Due amici lombardi, Yanez Fadda e Giulio Bottega, hanno affrontato un viaggio epico partendo da Milano in una FIAT Panda del 1997, diretta verso il Kazakistan. L’impresa, realizzata durante il Mongol Rally, ha visto i due ragazzi attraversare due continenti, affrontando sfide tecniche, climatiche e fisiche. L’auto, senza aria condizionata e con un bagagliaio pieno di pezzi di ricambio, ha reso possibile un’esperienza unica, che ha coinvolto paesi come Budapest, Ankara, Samarcanda e Chorug in Tagikistan. L’obiettivo era raggiungere Öskemen, in Kazakistan, dopo un percorso di circa 16mila chilometri, senza tracciato obbligatorio e con un’organizzazione totalmente autonoma.

Un’idea nata da un pranzo con la zia

La sfida è nata un anno fa, durante un pranzo con la zia di Fadda, che gli ha parlato del Mongol Rally. L’idea è stata lanciata nel gruppo WhatsApp tra amici, e Giulio Bottega ha appoggiato l’idea. “Abbiamo iniziato subito a programmare il percorso e cercare l’auto”, ha spiegato Fadda, che nella vita lavora per un’agenzia di pubblicità. La Panda, una versione verde acqua customizzata, è partita il 10 luglio da Milano per raggiungere Praga, dove ha iniziato ufficialmente la corsa il 12 agosto. Sul profilo Instagram pdm_inc.4×4 i due ragazzi hanno raccontato la loro impresa, con un mix di emozioni, sfide e momenti di solidarietà.
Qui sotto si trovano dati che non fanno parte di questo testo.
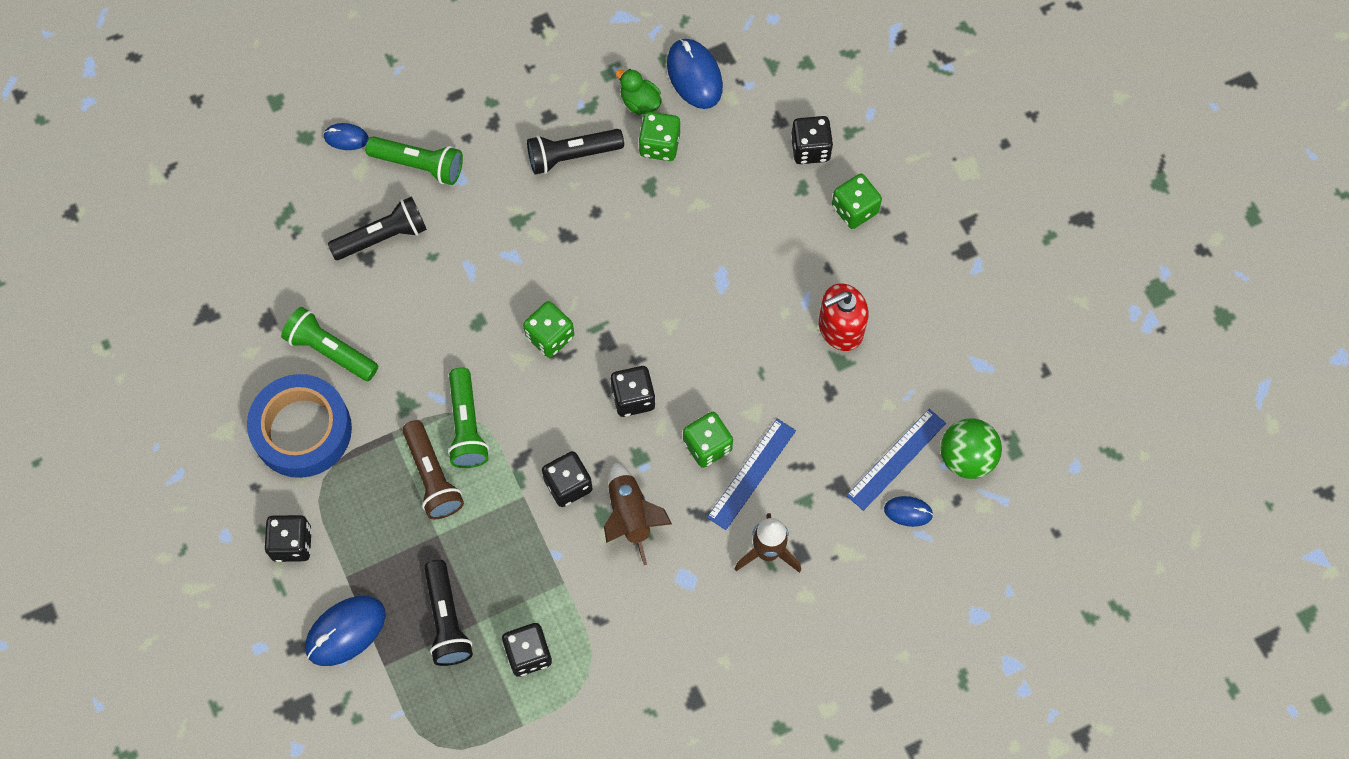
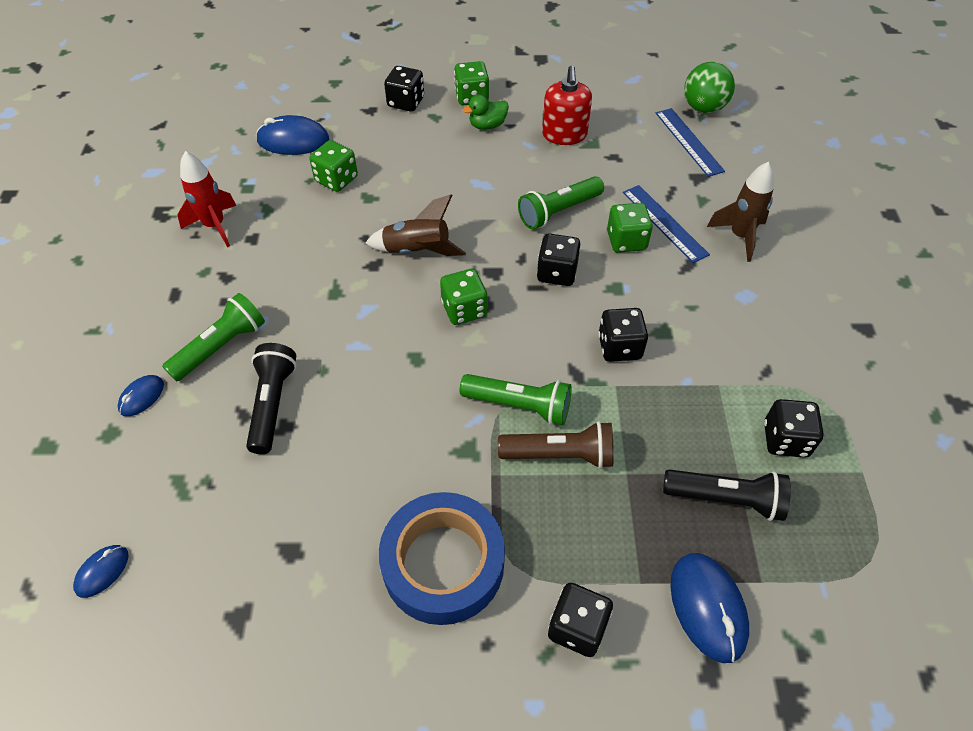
camera: 65 degrees left, 15 degrees down
green flashlight [281,307,378,381] -> green flashlight moved to [518,176,604,229]
black flashlight [527,129,624,175] -> none
brown rocket [604,462,672,565] -> brown rocket moved to [365,194,466,256]
green duck [616,69,662,115] -> green duck moved to [463,95,509,130]
blue mouse [884,496,933,527] -> blue mouse moved to [73,545,129,598]
none -> red rocket [177,151,237,247]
La Panda ha reso possibile un’esperienza unica, con poco sonno in tenda e tanta fame. La resistenza della vettura torinese ha superato le aspettative, anche se il viaggio non è stato privo di imprevisti. L’auto, senza aria condizionata, ha affrontato temperature estreme, raggiungendo i 45 gradi nella regione del Mangistau. I due amici hanno dovuto fare l’autostop su una bisarca con due camionisti uzbechi, incapaci di capire una parola di italiano. Nonostante le difficoltà, la Panda ha dimostrato una notevole capacità di resistenza, superando le aspettative dei partecipanti.

Un rally vintage con vetture di ogni tipo

Il Mongol Rally è un evento che vede partecipanti da tutto il mondo, con vetture di ogni tipo, ma le regole impongono che il mezzo utilizzato abbia almeno 10 anni e un motore di massimo 1.300 cc. “Noi in confronto siamo messi benissimo”, ha ammesso Bottega, che non è un meccanico ma di motori ne capisce. Tra le vetture presentate, c’è stata una famiglia di americani con uno school bus giallo, ma anche auto in condizioni pessime, a livello di sfasciacarrozze. La Panda, pur essendo di quasi 30 anni, ha dimostrato una resistenza notevole, superando le aspettazioni dei partecipanti.

La differenza della Panda è stata chiara durante il percorso. Alcuni team non sono riusciti a partire o si sono dimezzati durante il percorso, mentre la Panda ha reso possibile un’esperienza unica. I due amici hanno attraversato Budapest, Ankara, Samarcanda e Chorug in Tagikistan, macinando centinaia di km al giorno senza lunghe soste. La regione del Mangistau ha registrato temperature estreme, con l’abitacolo della Panda che ha raggiunto temperature di 45 gradi. Nonostante le difficoltà, la vettura torinese ha dimostrato una notevole capacità di resistenza, superando le aspettazioni dei partecipanti.

Uno dei momenti più difficili è stato l’affrontare la Pamir Highway, la seconda strada più alta del mondo. I due amici hanno dormito a 3.900 metri, svegliandosi con mal di testa, ma i paesaggi che hanno visto al confine con l’Afghanistan e la Cina hanno ripagato tutta la fatica. “Ha messo a dura prova nervi e fatica fisica: è stato veramente pesante”, hanno confessato i protagonisti. La Panda, pur essendo senza aria condizionata, ha reso possibile un’esperienza unica, con poco sonno in tenda, tanta fame e una immensa solidarietà tra i partecipanti.